For her final entry, Hattie Branch, Blakemore Intern, looks at a seemingly fearsome figure.
Although this mask now appears to be a piece of static sculpture, when it was in use the effect was the reverse. The mask originally had a back half, and tied together covered the entire head of the wearer. With the wearer’s costume pulled up high on the neck, the head-concealing mask gave the impression that the sculptures within the temple had descended from their pedestals to stride forth amidst the devotees. Masked processions very literally brought religious belief to life in a thrilling way.

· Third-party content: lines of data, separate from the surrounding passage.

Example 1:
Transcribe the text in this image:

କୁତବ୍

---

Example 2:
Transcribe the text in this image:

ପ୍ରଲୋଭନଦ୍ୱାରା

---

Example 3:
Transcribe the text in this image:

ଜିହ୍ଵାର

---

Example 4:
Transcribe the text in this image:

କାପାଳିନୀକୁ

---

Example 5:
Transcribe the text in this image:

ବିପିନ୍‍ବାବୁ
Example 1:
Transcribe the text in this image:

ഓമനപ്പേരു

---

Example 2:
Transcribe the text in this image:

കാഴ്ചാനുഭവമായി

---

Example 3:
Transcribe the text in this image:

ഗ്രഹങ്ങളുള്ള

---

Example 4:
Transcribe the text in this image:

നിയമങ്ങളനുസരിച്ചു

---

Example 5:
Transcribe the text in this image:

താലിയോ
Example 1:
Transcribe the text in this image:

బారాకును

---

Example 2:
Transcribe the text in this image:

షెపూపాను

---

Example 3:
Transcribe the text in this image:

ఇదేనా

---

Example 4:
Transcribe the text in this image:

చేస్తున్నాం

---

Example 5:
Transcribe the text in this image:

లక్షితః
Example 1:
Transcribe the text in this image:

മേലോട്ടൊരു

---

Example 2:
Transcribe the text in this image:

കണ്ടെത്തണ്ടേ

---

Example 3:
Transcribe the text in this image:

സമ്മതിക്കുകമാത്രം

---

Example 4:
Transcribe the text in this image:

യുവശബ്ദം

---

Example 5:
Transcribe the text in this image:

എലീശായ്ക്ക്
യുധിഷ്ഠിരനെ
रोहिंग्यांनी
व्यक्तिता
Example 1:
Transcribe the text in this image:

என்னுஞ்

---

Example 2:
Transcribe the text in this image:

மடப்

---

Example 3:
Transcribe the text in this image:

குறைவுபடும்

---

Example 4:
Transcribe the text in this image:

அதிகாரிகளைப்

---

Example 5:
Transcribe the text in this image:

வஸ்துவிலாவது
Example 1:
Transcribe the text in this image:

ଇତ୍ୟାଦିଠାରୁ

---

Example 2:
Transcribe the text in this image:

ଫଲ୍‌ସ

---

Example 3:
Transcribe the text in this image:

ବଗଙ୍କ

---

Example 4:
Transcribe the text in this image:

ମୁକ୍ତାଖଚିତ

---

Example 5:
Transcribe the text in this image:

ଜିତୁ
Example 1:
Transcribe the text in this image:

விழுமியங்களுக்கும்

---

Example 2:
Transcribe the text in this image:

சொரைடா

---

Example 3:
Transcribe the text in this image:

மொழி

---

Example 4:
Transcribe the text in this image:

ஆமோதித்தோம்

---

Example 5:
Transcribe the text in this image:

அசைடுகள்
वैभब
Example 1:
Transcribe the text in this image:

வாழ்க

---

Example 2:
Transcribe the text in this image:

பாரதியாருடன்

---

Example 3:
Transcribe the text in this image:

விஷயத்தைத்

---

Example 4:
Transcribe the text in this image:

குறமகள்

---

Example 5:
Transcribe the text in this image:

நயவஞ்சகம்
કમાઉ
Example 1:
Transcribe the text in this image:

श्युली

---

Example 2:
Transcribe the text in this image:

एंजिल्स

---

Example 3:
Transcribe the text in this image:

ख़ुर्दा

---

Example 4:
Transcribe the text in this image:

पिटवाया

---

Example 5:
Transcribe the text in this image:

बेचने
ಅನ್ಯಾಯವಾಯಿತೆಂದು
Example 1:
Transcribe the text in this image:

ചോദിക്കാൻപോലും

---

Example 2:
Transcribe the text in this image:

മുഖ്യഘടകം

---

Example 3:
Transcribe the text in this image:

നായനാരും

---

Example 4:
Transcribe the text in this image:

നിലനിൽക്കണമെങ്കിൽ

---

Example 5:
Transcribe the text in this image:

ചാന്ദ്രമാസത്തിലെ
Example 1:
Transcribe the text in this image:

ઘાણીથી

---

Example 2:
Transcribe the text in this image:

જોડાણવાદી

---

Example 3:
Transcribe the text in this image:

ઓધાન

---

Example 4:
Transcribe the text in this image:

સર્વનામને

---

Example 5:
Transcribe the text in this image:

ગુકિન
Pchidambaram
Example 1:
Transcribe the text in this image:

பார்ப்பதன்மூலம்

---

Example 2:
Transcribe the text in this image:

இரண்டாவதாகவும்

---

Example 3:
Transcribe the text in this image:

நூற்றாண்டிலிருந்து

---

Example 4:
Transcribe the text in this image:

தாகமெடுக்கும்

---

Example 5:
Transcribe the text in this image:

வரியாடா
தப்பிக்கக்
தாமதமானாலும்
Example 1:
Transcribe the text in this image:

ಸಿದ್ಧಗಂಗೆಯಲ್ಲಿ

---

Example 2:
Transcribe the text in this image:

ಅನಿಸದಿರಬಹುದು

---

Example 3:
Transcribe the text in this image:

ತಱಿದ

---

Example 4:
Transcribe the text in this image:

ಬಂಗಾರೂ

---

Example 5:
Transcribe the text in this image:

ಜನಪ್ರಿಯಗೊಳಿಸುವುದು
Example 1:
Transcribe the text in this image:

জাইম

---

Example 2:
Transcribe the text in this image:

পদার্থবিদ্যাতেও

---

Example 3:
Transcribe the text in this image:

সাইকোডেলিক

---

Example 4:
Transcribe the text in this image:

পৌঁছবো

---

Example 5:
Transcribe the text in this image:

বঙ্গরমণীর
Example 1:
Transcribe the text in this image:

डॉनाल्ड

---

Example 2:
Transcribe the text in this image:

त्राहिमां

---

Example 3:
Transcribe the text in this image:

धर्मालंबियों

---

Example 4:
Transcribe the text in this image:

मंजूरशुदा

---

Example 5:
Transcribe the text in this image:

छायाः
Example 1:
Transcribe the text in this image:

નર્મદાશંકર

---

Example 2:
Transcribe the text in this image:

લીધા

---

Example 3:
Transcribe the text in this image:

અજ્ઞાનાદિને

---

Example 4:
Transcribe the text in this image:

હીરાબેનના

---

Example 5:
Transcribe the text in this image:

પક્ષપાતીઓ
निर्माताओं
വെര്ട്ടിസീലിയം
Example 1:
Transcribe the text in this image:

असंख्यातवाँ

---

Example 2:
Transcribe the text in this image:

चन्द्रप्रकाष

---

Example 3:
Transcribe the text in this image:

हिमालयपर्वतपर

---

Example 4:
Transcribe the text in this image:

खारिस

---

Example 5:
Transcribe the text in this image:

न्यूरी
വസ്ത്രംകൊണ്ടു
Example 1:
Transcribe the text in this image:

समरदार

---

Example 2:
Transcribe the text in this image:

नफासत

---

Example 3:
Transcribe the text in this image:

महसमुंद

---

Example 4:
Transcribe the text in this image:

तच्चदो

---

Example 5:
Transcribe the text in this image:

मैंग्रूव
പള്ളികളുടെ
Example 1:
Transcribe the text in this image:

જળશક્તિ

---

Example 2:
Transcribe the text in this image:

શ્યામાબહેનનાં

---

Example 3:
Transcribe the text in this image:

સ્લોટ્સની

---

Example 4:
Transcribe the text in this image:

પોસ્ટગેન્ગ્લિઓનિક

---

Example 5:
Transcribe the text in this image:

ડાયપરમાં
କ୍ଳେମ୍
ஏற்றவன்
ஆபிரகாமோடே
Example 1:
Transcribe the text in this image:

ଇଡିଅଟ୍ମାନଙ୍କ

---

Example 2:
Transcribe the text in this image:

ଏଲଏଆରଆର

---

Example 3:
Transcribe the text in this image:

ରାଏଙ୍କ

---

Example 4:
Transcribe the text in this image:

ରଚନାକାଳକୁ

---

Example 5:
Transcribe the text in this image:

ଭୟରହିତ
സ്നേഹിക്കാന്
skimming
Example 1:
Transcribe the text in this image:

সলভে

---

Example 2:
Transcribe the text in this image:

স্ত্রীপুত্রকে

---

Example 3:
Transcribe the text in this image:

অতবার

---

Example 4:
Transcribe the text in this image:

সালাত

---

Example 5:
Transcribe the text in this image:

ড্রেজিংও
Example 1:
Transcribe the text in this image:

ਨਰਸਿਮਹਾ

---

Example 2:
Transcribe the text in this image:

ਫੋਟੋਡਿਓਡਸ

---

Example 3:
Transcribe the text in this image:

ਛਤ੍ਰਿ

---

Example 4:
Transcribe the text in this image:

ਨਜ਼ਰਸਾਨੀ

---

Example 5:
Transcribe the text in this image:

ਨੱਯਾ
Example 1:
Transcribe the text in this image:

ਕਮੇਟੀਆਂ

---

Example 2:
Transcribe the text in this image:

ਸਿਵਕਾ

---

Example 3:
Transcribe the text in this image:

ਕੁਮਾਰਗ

Masked dance was introduced to Japan during the Nara Period (710-794 CE) as part of a massive importation of Korean and Chinese political and religious culture. Initially only used in court rituals, by the Kamakura Period (1185-1333), when this mask was made, masked dance had taken on many different forms. The Dragon King was used in Buddhist gyodo performances, processions of masked figures embodying divine being.
Sagara the Dragon King stylistically blends two characters from different schools of masked performance. In Buddhist gyodo, the character Sagara is one of the Eight Great Dragon Kings, part of the retinue of Amida Buddha. In bugaku, a type of popular non-religious masked drama, the same features are shared by the character of a Dragon King, a prince so handsome that he wore a fearsome mask in battle to frighten his enemies, and so that his beauty would not distract his allies. Over time, the two characters came to share the distinctive green skin, ferociously contorted face, bulging eyes, and the dragon rearing back atop his head. Sagara’s role as a religious guardian, here, is emphasized by his golden lotus crown, a symbol of purity in Buddhism. Sagara’s formidable visage gave the faithful confidence in his ability as a protector.